Hay algo que no podemos negar: el presidente está cumpliendo con aquello que se encontraba en el ideario de Perú Libre presentado ante el JNE (nueva Constitución, extremistas de izquierda gobernando, etc.). Más bien, aquellos que le confiaron su voto ¿no estarán pecando de ingenuos al suponer que su acción en el gobierno iba a ser distinta?
No obstante esta interrogante planteada, hay algunos hechos que no podemos pasar por alto, y uno de ellos es la inconsistencia de la palabra del presidente. Aquí no hago alusión a su pobre capacidad oratoria, sino a lo peligroso que termina siendo confiar en su palabra.
Aparentemente nos encontramos ante alguien sin suficiente carácter, que no puede sostener en el tiempo sus ofrecimientos. Al recibir sus credenciales como presidente hizo un llamado a la unidad y a la mesura, pero en su mensaje a la nación de 28 de julio reiteró su deseo de convocar a una asamblea constituyente y al día siguiente nombró primer ministro a un investigado por apología al terrorismo como Guido Bellido. Este acto está generando un terremoto en nuestra economía, que amenaza con destruir en muy poco tiempo lo avanzado en 3 décadas.
Estos hechos me hacen reflexionar sobre un problema estructural de nuestro país que en 200 años no hemos podido resolver. Este es la endémica crisis de confianza que existe en nuestra sociedad. El capital de un político se basa en la confianza que este pueda proyectar hacia la ciudadanía y esta se logra actuando con coherencia, transparencia, honestidad, templanza y prudencia. ¿Vemos estas virtudes en nuestro actual presidente? ¿Podemos asegurar que las decisiones que está tomando son resultado de una adecuada reflexión? ¿Por qué no permitió el ingreso de la prensa a la juramentación del Gabinete Bellido? ¿Es realmente él quien gobierna? Si una autoridad no genera confianza, su credibilidad y legitimidad se debilita.
La política debe ser entendida como la búsqueda de consensos y la primacía del diálogo frente al conflicto. El presidente antes de seguir atizando las contradicciones sociales –como pareciera hacer hasta el momento– y antes de destruir todo lo avanzado en las últimas décadas debe entender que ha ganado la elección con votos prestados, que la campaña ya acabó, que la mayoría de peruanos no comulgan con las ideas de su jefe partidario, que ahora gobierna para todos los peruanos y que si continúa por una senda extremista, su final puede ser muy abrupto.
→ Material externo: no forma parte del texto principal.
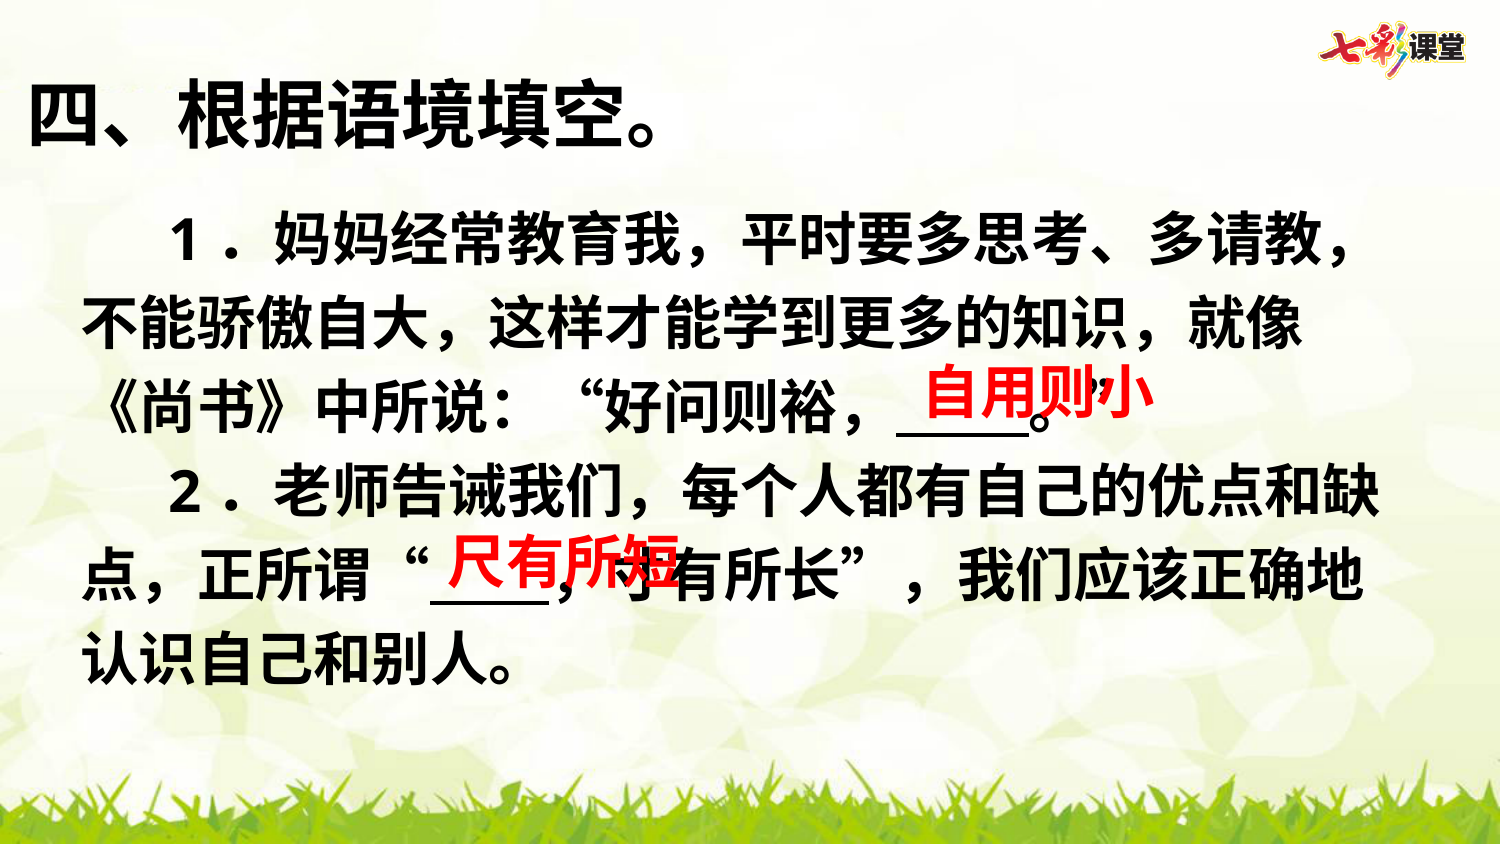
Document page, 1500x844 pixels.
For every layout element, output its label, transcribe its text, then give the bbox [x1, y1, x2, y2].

text_box 1．妈妈经常教育我，平时要多思考、多请教，不能骄傲自大，这样才能学到更多的知识，就像《尚书》中所说：“好问则裕， 。” 2．老师告诫我们，每个人都有自己的优点和缺点，正所谓“ ，寸有所长”，我们应该正确地认识自己和别人。 [65, 180, 1424, 700]
text_box 尺有所短 [433, 517, 879, 603]
text_box 四、根据语境填空。 [11, 59, 1295, 165]
text_box 自用则小 [907, 347, 1258, 433]
picture [0, 0, 1500, 844]
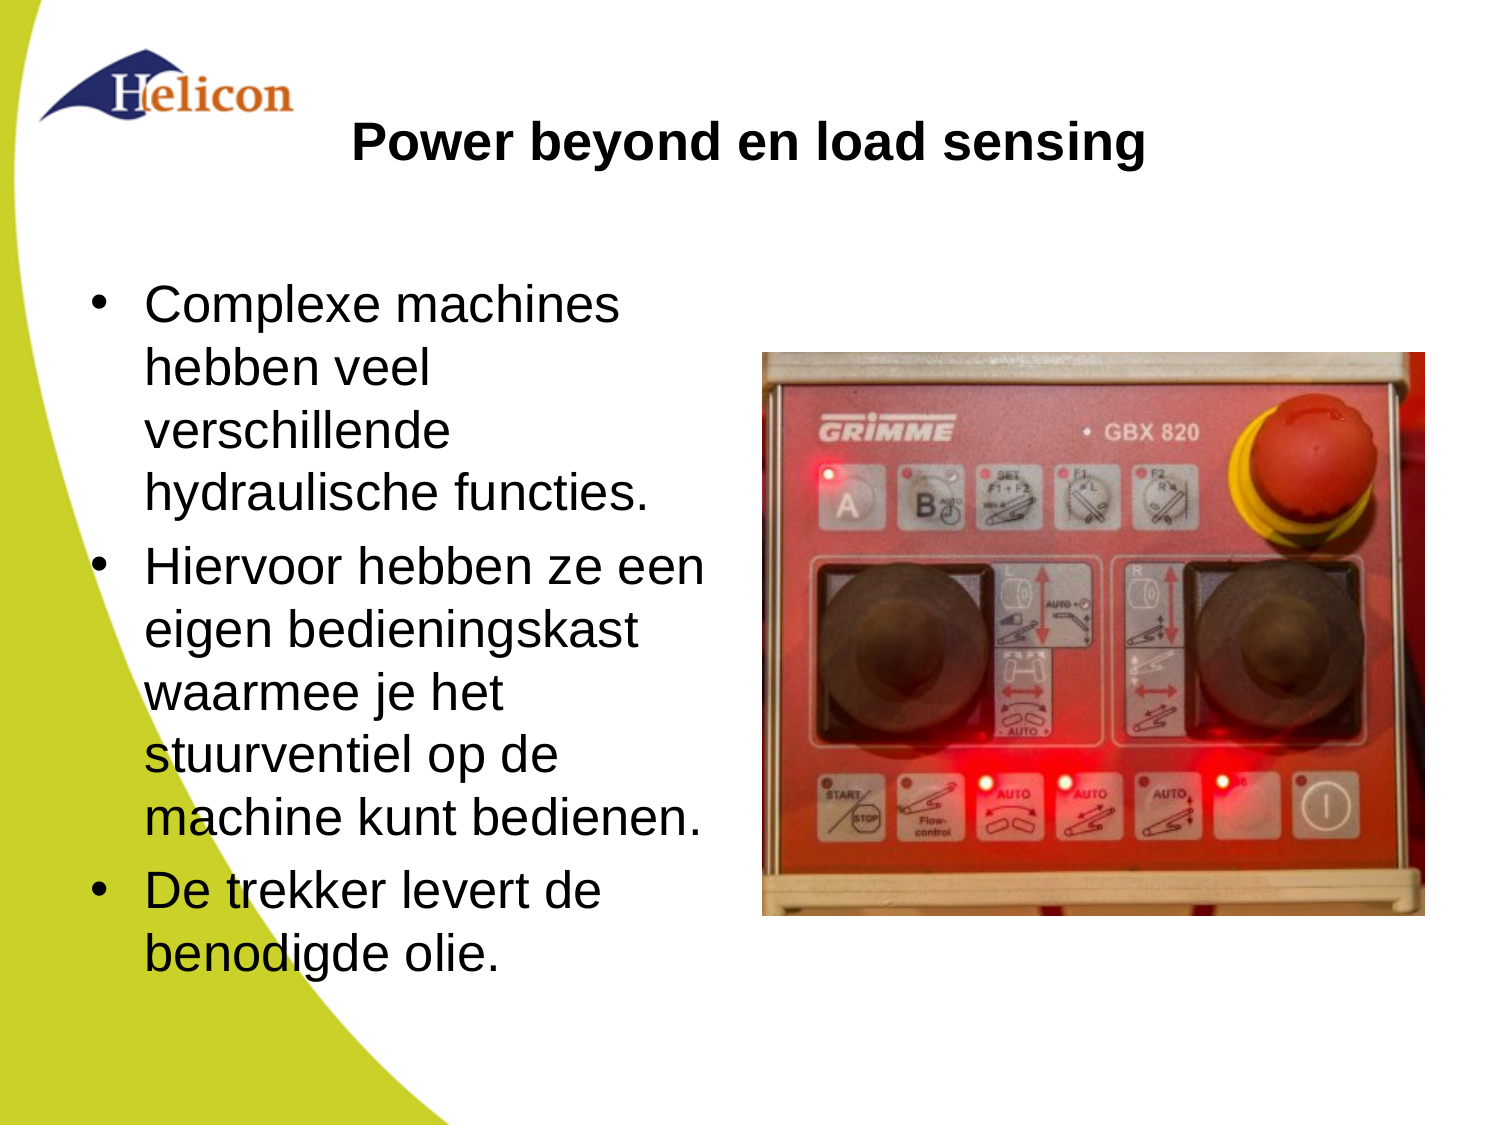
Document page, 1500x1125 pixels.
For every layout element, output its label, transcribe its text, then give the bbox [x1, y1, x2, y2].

picture [0, 0, 1500, 1125]
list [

La gloria del militar puede hacerse en el conflicto y en la guerra. Pero la gloria del político se construye en la paz social y la búsqueda del bien común. Esperemos que Castillo cuente con la habilidad necesaria para salir del laberinto en el que se ha metido y escuche las voces que lo conduzcan a la salida y no a las fauces del minotauro.